Project description:CD33 is expressed on the majority of acute myeloid leukemia (AML) leukemic blasts and is the target for gemtuzumab ozogamicin (GO), a toxin-conjugated anti-CD33 mAb. In the present study, we quantified the CD33 mean fluorescent intensity of leukemic blasts prospectively in 619 de novo pediatric AML patients enrolled in Children's Oncology Group GO-containing clinical trials and determined its correlation with disease characteristics and clinical outcome. CD33 expression varied more than 2-log fold; a median mean fluorescent intensity of 129 (range, 3-1550.07) was observed. Patients were divided into 4 quartiles, quartiles 1-4 (Q1-4) based on expression and disease characteristics and clinical response defined across quartiles. High CD33 expression was associated with high-risk FLT3/ITD mutations (P < .001) and was inversely associated with low-risk disease (P < .001).

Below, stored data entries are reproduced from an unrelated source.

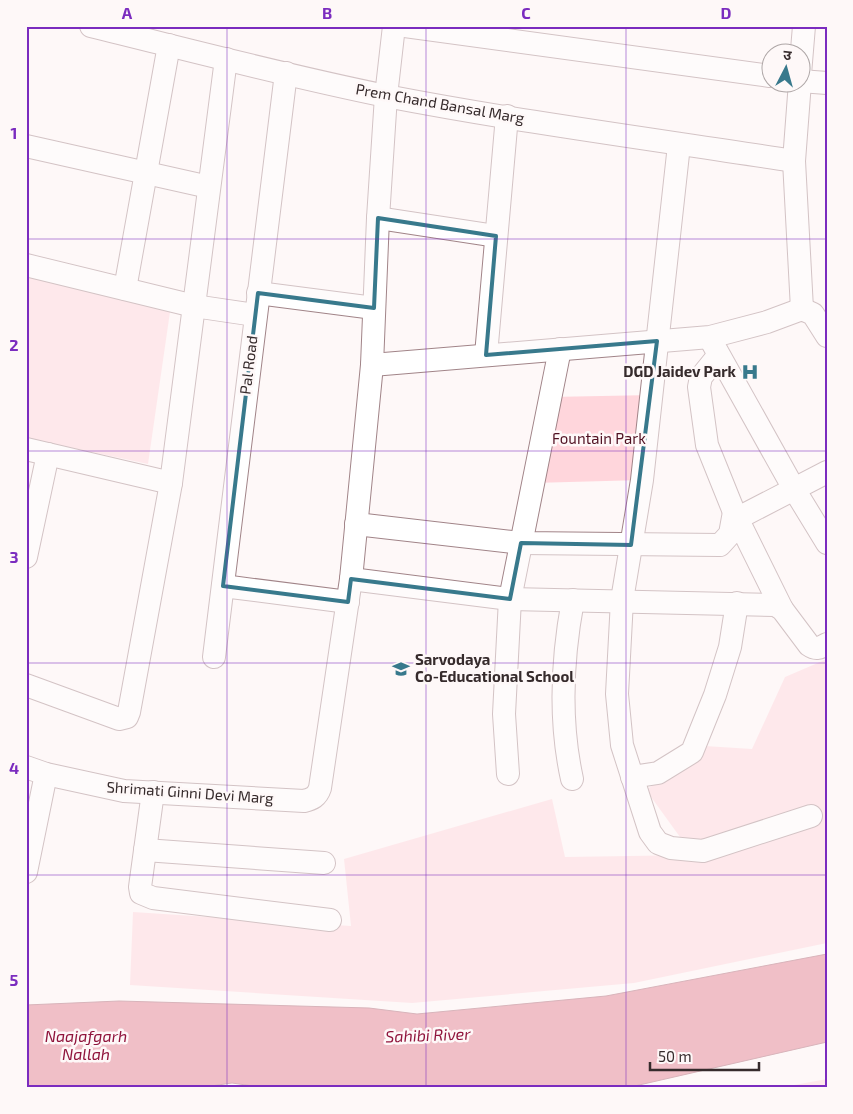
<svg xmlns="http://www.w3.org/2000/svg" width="853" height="1114" font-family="'Exo 2','Noto Sans Devanagari',sans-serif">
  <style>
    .green { fill: #ffd6dc }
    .water { fill: #df7a8d; stroke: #ac6270 }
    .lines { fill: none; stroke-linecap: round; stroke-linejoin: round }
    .minor-casing { stroke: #a18488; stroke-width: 24 }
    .minor { stroke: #fff; stroke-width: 22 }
    .marked { fill: none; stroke: #38798c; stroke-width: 4; stroke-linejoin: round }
    .grid { fill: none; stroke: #7b2cbf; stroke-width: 1; stroke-opacity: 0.55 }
    .labels { text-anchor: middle; stroke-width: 5; stroke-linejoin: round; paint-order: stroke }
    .street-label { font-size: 15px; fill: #362b2c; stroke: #fef8f8 }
    .poi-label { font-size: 15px; font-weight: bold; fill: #362b2c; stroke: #fef8f8; text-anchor: end }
    .park-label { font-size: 15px; fill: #501122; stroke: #fef8f8 }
    .water-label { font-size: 16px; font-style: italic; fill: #90153d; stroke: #fef8f8 }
    .neatline { fill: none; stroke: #7b2cbf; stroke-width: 2 }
    .grid-label { font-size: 16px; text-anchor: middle; font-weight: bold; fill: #7b2cbf }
  </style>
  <rect width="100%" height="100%" fill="#fef8f8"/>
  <g class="green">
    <path d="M26,275L170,312L148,464L26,438Z"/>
    <path d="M653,395L642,480L533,483L550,397Z"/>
    <path d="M827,659V943L634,983L412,1003L130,985L133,912L351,926L344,859L552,799L565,857L693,855L646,790L705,746L752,749L785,677Z"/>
    <path d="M827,1079V1088H778Z"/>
  </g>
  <path class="water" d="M827,954V1042L626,1088H267L232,1083L197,1088H26V1005L119,1001L369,1008L417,1014L606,996Z"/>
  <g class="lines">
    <g class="minor-casing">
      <g id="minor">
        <path d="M91,26C189,50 287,76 386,96C521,122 658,140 794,161"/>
        <path d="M405,26L770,76"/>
        <path d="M800,74L804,26"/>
        <path d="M800,81L827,83"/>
        <path d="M800,82L794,161L802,309"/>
        <path d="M679,145L642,480L622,600L617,694L622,745L650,832L658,843L671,848L703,851L811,816"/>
        <path d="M26,146L209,187"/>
        <path d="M378,218L496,236"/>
        <path d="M26,265L194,306L255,315"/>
        <path d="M125,289L169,45"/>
        <path d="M258,293L374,308"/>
        <path d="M713,344L794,489L827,543"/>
        <path d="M486,355L507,116"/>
        <path d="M718,356L701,377L699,387L707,445L734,512L742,516L827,472"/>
        <path d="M372,365L710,337L767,322L802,309L813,314L827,336"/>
        <path d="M26,449L171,483L226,59"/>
        <path d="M734,512L782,609"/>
        <path d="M356,524L521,543L720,545L730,534L734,512"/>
        <path d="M26,557L48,454"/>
        <path d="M351,579L510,599L775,605L782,609L809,645C816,650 820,648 827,644"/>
        <path d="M223,586L348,602"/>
        <path d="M214,657L286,73"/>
        <path d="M26,685L119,719L127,717L129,712L171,483"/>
        <path d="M26,767L46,774L124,791L304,801C312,799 317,797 320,788L351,579L372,365L378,218L386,96L394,26"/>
        <path d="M508,774L504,714L510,599L560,349"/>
        <path d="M632,777L658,773L692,752L715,695L730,647L737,603"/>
        <path d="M572,779C559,720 562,659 573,600"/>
        <path d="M153,792L140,887L141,893L153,898L330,920"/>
        <path d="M145,850L324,863"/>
        <path d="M26,872L46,774"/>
      </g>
    </g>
    <use href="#minor" class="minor"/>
  </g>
  <path d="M0 0H853V1114H0ZM378,218L496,236L486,355L657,341L631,545L521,543L510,599L351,579L348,602L223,586L258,293L374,308Z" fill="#fef8f8" fill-opacity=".55" fill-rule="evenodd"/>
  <path class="marked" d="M378,218L496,236L486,355L657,341L631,545L521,543L510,599L351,579L348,602L223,586L258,293L374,308Z"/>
  <path class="grid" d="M227,26V1088M426,26V1088M626,26V1088M26,239H827M26,451H827M26,663H827M26,875H827"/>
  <defs>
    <g id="hospital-bare" transform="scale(1.35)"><path d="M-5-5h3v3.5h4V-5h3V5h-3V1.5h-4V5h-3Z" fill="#38798c" stroke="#fef8f8" stroke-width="2.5" paint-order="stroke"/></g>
    <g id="school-bare" transform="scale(1.35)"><path d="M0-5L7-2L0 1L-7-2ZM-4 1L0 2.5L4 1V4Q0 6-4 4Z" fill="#38798c" stroke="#fef8f8" stroke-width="2.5" paint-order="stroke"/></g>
  </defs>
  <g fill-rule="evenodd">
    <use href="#hospital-bare" x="750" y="372"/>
    <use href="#school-bare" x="401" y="669"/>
  </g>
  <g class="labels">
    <g class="street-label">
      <text transform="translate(440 104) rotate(10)" y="5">Prem Chand Bansal Marg</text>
      <text transform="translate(249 365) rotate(-83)" y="5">Pal Road</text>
      <text transform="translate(190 793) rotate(4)" y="5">Shrimati Ginni Devi Marg</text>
    </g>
    <g class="poi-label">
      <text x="736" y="377">DGD Jaidev Park</text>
      <text x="415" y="665" text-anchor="start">Sarvodaya<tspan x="415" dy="17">Co-Educational School</tspan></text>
    </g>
    <g class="park-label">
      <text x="599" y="444">Fountain Park</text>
    </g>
    <g class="water-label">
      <text transform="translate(428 1035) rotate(-2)" y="6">Sahibi River</text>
      <text x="86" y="1042">Naajafgarh<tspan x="86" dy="18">Nallah</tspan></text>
    </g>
  </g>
  <rect width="853" height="1114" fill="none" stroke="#fef8f8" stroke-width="55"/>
  <g transform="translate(786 68) rotate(6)"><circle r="24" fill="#fef8f8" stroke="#aea6a6"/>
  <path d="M0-4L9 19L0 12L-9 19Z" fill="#38798c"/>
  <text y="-8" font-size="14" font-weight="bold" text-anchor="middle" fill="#362b2c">उ</text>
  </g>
  <path d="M650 1062v8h109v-8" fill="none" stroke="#362b2c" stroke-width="2.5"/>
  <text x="658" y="1062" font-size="15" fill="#362b2c" stroke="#fef8f8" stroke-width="4" paint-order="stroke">50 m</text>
  <rect x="28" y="28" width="798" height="1058" class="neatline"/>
  <g class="grid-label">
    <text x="127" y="19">A</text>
    <text x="327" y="19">B</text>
    <text x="526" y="19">C</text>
    <text x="726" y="19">D</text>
    <text x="14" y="139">1</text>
    <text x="14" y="351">2</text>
    <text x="14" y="563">3</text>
    <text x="14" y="774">4</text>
    <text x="14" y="986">5</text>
  </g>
</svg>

Complete remission (CR) rates were similar, but patients in Q4 had significantly lower overall survival (57% ± 16% vs 77% ± 7%, P = .002) and disease-free survival from CR (44% ± 16% vs 62% ± 8%, P = .022). In a multivariate model, high CD33 expression remained a significant predictor of overall survival (P = .011) and disease-free survival (P = .038) from CR. Our findings suggest that CD33 expression is heterogeneous within de novo pediatric AML. High expression is associated with adverse disease features and is an independent predictor of inferior outcome. The correlation between CD33 expression and GO response is under investigation. These studies are registered at www.clinicaltrials.gov as NCT00070174 and NCT00372593.